## What you will do
Please repeat the lines of the material below exactly, starting with the one that contains "1st. | Families" and ending with the last.

## Data shown
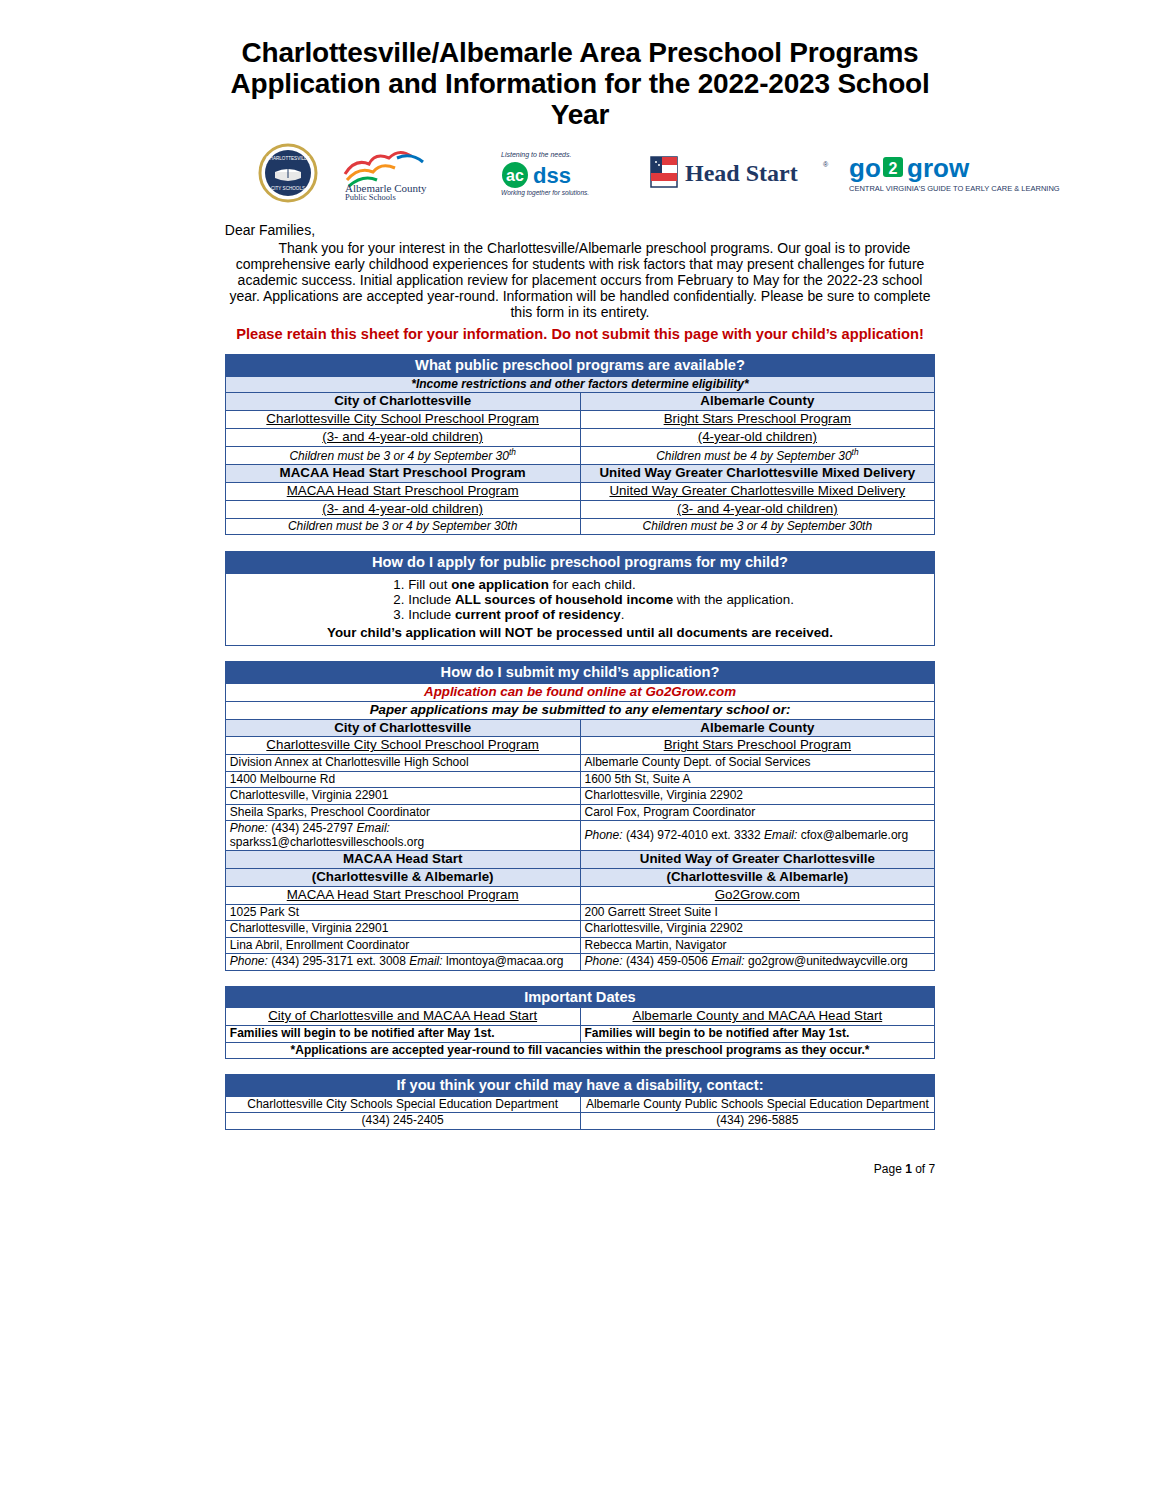Charlottesville/Albemarle Area Preschool Programs Application and Information for the 2022-2023 School Year
CHARLOTTESVILLE CITY SCHOOLS
Albemarle County Public Schools
Listening to the needs. ac dss Working together for solutions.
Head Start ®
go 2 grow CENTRAL VIRGINIA'S GUIDE TO EARLY CARE & LEARNING
Dear Families,
Thank you for your interest in the Charlottesville/Albemarle preschool programs. Our goal is to provide comprehensive early childhood experiences for students with risk factors that may present challenges for future academic success. Initial application review for placement occurs from February to May for the 2022-23 school year. Applications are accepted year-round. Information will be handled confidentially. Please be sure to complete this form in its entirety.
Please retain this sheet for your information. Do not submit this page with your child’s application!
| What public preschool programs are available? |
| *Income restrictions and other factors determine eligibility* |
| City of Charlottesville | Albemarle County |
| Charlottesville City School Preschool Program | Bright Stars Preschool Program |
| (3- and 4-year-old children) | (4-year-old children) |
| Children must be 3 or 4 by September 30 th | Children must be 4 by September 30 th |
| MACAA Head Start Preschool Program | United Way Greater Charlottesville Mixed Delivery |
| MACAA Head Start Preschool Program | United Way Greater Charlottesville Mixed Delivery |
| (3- and 4-year-old children) | (3- and 4-year-old children) |
| Children must be 3 or 4 by September 30th | Children must be 3 or 4 by September 30th |
| How do I apply for public preschool programs for my child? |
| Fill out one application for each child. Include ALL sources of household income with the application. Include current proof of residency . Your child’s application will NOT be processed until all documents are received. |
| How do I submit my child’s application? |
| Application can be found online at Go2Grow.com |
| Paper applications may be submitted to any elementary school or: |
| City of Charlottesville | Albemarle County |
| Charlottesville City School Preschool Program | Bright Stars Preschool Program |
| Division Annex at Charlottesville High School | Albemarle County Dept. of Social Services |
| 1400 Melbourne Rd | 1600 5th St, Suite A |
| Charlottesville, Virginia 22901 | Charlottesville, Virginia 22902 |
| Sheila Sparks, Preschool Coordinator | Carol Fox, Program Coordinator |
| Phone: (434) 245-2797 Email: sparkss1@charlottesvilleschools.org | Phone: (434) 972-4010 ext. 3332 Email: cfox@albemarle.org |
| MACAA Head Start | United Way of Greater Charlottesville |
| (Charlottesville & Albemarle) | (Charlottesville & Albemarle) |
| MACAA Head Start Preschool Program | Go2Grow.com |
| 1025 Park St | 200 Garrett Street Suite I |
| Charlottesville, Virginia 22901 | Charlottesville, Virginia 22902 |
| Lina Abril, Enrollment Coordinator | Rebecca Martin, Navigator |
| Phone: (434) 295-3171 ext. 3008 Email: lmontoya@macaa.org | Phone: (434) 459-0506 Email: go2grow@unitedwaycville.org |
| Important Dates |
| City of Charlottesville and MACAA Head Start | Albemarle County and MACAA Head Start |
| Families will begin to be notified after May 1st. | Families will begin to be notified after May 1st. |
| *Applications are accepted year-round to fill vacancies within the preschool programs as they occur.* |
| If you think your child may have a disability, contact: |
| Charlottesville City Schools Special Education Department | Albemarle County Public Schools Special Education Department |
| (434) 245-2405 | (434) 296-5885 |
Page 1 of 7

## Answer area
| Families will begin to be notified after May 1st. | Families will begin to be notified after May 1st. |
| *Applications are accepted year-round to fill vacancies within the preschool programs as they occur.* |
| If you think your child may have a disability, contact: |
| Charlottesville City Schools Special Education Department | Albemarle County Public Schools Special Education Department |
| (434) 245-2405 | (434) 296-5885 |
Page 1 of 7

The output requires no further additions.